## begin Supplied text

Born: July 29, 1947 Primary Instrument: Sax, tenor
During a prolific career that spans more than four decades, tenor saxophone master Michael Pedicin has toured with such jazz greats as Maynard Ferguson, Dave Brubeck, Stanley Clarke, and Pat Martino, as well as R&B, rock, and pop icons Stevie Wonder, the O’Jays, David Bowie, and Lou Rawls. And he even played behind Frank Sinatra a few times. He’s recorded 10 albums under his own name since 1980 and considers the tenth one, Ballads…searching for peace, just released on the Jazz Hut label, to be his crowning achievement.
“I don’t think I’ve ever been able to proudly listen to one of my own CDs until this ballads album,” the saxophonist says.
Ballads…searching for peace was inspired in part by Pedicin’s main musical hero, the late, great John Coltrane, although it does not contain any of the tunes Coltrane recorded on his classic 1962 Impulse! album titled Ballads. Pedicin’s disc does, however, include a lovely rendition of McCoy Tyner’s “Searching for Peace,” which the former Coltrane pianist first recorded for Blue Note in 1967.

## end Supplied text
## begin Given information

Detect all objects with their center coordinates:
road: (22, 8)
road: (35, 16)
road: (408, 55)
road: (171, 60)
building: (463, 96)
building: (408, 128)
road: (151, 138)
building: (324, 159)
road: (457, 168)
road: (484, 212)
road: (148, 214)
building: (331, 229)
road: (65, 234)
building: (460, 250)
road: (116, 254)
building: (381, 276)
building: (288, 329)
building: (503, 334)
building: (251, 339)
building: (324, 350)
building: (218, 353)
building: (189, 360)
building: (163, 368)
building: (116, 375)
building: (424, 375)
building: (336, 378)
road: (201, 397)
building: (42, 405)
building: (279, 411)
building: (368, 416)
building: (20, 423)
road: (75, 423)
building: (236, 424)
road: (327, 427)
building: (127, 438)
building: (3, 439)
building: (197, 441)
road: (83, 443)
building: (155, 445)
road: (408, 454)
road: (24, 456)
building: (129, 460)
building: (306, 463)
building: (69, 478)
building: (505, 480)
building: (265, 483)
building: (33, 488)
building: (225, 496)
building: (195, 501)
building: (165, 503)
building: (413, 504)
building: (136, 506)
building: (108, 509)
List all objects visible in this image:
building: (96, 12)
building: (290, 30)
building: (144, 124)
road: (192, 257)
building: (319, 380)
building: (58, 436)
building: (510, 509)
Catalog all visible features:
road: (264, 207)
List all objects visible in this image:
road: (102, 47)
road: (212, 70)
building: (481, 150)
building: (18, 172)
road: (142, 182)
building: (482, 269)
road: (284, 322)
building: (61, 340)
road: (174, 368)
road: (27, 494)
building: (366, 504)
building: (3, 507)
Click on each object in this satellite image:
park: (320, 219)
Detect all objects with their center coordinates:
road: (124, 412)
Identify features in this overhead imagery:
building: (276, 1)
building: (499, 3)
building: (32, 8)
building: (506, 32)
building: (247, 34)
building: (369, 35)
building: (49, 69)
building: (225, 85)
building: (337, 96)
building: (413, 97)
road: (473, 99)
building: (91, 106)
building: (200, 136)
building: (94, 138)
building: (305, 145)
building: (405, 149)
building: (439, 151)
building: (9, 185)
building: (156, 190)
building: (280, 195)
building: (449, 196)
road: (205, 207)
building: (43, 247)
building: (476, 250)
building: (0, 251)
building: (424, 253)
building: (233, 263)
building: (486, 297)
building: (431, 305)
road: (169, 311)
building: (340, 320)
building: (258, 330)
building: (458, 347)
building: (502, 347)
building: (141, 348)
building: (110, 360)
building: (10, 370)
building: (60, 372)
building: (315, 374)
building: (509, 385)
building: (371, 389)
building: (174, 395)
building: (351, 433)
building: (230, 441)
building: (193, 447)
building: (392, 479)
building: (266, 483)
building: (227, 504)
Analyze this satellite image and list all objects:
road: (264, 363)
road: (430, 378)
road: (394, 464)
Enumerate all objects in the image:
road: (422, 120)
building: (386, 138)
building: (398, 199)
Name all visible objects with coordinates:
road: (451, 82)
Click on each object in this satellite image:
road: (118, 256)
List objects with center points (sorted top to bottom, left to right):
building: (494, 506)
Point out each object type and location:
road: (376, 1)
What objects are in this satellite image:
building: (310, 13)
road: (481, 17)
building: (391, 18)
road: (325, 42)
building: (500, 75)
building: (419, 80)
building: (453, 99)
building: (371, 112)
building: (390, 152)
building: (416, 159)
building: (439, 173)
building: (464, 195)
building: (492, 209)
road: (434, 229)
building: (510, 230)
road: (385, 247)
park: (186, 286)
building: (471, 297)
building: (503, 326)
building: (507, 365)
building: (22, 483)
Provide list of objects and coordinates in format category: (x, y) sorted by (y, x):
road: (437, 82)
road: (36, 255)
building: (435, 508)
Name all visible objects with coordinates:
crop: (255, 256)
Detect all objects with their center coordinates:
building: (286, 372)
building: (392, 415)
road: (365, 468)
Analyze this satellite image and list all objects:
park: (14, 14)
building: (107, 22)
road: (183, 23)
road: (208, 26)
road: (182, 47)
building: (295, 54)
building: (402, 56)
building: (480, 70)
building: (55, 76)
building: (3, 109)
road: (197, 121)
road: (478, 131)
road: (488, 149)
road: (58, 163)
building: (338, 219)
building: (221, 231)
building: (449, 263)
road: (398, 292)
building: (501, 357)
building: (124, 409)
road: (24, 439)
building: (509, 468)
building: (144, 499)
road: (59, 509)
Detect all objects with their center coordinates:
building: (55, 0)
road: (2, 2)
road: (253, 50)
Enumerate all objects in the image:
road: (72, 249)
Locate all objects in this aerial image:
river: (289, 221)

## end Given information

Jobs:
A. According to the Michael Pedicin profile, which of his albums does he consider his crowning achievement?
B. In the aerial object records, start at the line that contains "Point out each" and stop after the final line of the records. Reproduce those lines, requests included, with every coordinate in the answers increased by 19.

Task-by-task answers:
A. He considers his tenth album, Ballads…searching for peace, released on the Jazz Hut label, his crowning achievement.

B.
Point out each object type and location:
road: (395, 20)
What objects are in this satellite image:
building: (329, 32)
road: (500, 36)
building: (410, 37)
road: (344, 61)
building: (519, 94)
building: (438, 99)
building: (472, 118)
building: (390, 131)
building: (409, 171)
building: (435, 178)
building: (458, 192)
building: (483, 214)
building: (511, 228)
road: (453, 248)
building: (529, 249)
road: (404, 266)
park: (205, 305)
building: (490, 316)
building: (522, 345)
building: (526, 384)
building: (41, 502)
Provide list of objects and coordinates in format category: (x, y) sorted by (y, x):
road: (456, 101)
road: (55, 274)
building: (454, 527)
Name all visible objects with coordinates:
crop: (274, 275)
Detect all objects with their center coordinates:
building: (305, 391)
building: (411, 434)
road: (384, 487)
Analyze this satellite image and list all objects:
park: (33, 33)
building: (126, 41)
road: (202, 42)
road: (227, 45)
road: (201, 66)
building: (314, 73)
building: (421, 75)
building: (499, 89)
building: (74, 95)
building: (22, 128)
road: (216, 140)
road: (497, 150)
road: (507, 168)
road: (77, 182)
building: (357, 238)
building: (240, 250)
building: (468, 282)
road: (417, 311)
building: (520, 376)
building: (143, 428)
road: (43, 458)
building: (528, 487)
building: (163, 518)
road: (78, 528)
Detect all objects with their center coordinates:
building: (74, 19)
road: (21, 21)
road: (272, 69)
Enumerate all objects in the image:
road: (91, 268)
Locate all objects in this aerial image:
river: (308, 240)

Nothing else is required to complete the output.